**TO-DO ITEM**:
Please copy every line of each item below word for word.

[Data items]
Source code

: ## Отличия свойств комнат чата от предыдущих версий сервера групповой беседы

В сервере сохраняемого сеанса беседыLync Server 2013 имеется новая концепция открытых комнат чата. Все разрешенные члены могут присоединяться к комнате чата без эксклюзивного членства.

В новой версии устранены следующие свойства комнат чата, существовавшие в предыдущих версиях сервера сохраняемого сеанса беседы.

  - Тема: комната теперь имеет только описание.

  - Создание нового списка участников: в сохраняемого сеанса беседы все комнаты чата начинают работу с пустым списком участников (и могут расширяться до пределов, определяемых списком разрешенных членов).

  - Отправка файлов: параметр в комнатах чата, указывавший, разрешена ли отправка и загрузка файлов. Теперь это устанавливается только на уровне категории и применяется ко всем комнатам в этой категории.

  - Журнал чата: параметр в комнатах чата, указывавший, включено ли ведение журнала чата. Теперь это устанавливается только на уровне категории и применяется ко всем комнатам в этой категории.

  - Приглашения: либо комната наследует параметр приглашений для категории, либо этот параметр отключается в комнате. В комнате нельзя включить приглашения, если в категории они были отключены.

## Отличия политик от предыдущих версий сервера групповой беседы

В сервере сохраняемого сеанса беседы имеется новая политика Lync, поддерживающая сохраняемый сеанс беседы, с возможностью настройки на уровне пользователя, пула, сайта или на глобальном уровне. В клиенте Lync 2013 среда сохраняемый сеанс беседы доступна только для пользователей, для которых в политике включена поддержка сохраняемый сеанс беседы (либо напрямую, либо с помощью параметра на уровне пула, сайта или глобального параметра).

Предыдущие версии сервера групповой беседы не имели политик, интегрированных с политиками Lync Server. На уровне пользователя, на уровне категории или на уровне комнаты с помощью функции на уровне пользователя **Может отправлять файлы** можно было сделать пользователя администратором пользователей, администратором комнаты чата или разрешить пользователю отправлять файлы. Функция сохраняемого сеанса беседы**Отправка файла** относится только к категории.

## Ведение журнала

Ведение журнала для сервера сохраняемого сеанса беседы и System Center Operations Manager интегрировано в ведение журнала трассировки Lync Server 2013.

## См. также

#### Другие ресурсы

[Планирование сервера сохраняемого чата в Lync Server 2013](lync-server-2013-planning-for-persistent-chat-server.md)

**ANSWER TO THIS TASK**:
Source code

: ## Отличия свойств комнат чата от предыдущих версий сервера групповой беседы

В сервере сохраняемого сеанса беседыLync Server 2013 имеется новая концепция открытых комнат чата. Все разрешенные члены могут присоединяться к комнате чата без эксклюзивного членства.

В новой версии устранены следующие свойства комнат чата, существовавшие в предыдущих версиях сервера сохраняемого сеанса беседы.

  - Тема: комната теперь имеет только описание.

  - Создание нового списка участников: в сохраняемого сеанса беседы все комнаты чата начинают работу с пустым списком участников (и могут расширяться до пределов, определяемых списком разрешенных членов).

  - Отправка файлов: параметр в комнатах чата, указывавший, разрешена ли отправка и загрузка файлов. Теперь это устанавливается только на уровне категории и применяется ко всем комнатам в этой категории.

  - Журнал чата: параметр в комнатах чата, указывавший, включено ли ведение журнала чата. Теперь это устанавливается только на уровне категории и применяется ко всем комнатам в этой категории.

  - Приглашения: либо комната наследует параметр приглашений для категории, либо этот параметр отключается в комнате. В комнате нельзя включить приглашения, если в категории они были отключены.

## Отличия политик от предыдущих версий сервера групповой беседы

В сервере сохраняемого сеанса беседы имеется новая политика Lync, поддерживающая сохраняемый сеанс беседы, с возможностью настройки на уровне пользователя, пула, сайта или на глобальном уровне. В клиенте Lync 2013 среда сохраняемый сеанс беседы доступна только для пользователей, для которых в политике включена поддержка сохраняемый сеанс беседы (либо напрямую, либо с помощью параметра на уровне пула, сайта или глобального параметра).

Предыдущие версии сервера групповой беседы не имели политик, интегрированных с политиками Lync Server. На уровне пользователя, на уровне категории или на уровне комнаты с помощью функции на уровне пользователя **Может отправлять файлы** можно было сделать пользователя администратором пользователей, администратором комнаты чата или разрешить пользователю отправлять файлы. Функция сохраняемого сеанса беседы**Отправка файла** относится только к категории.

## Ведение журнала

Ведение журнала для сервера сохраняемого сеанса беседы и System Center Operations Manager интегрировано в ведение журнала трассировки Lync Server 2013.

## См. также

#### Другие ресурсы

[Планирование сервера сохраняемого чата в Lync Server 2013](lync-server-2013-planning-for-persistent-chat-server.md)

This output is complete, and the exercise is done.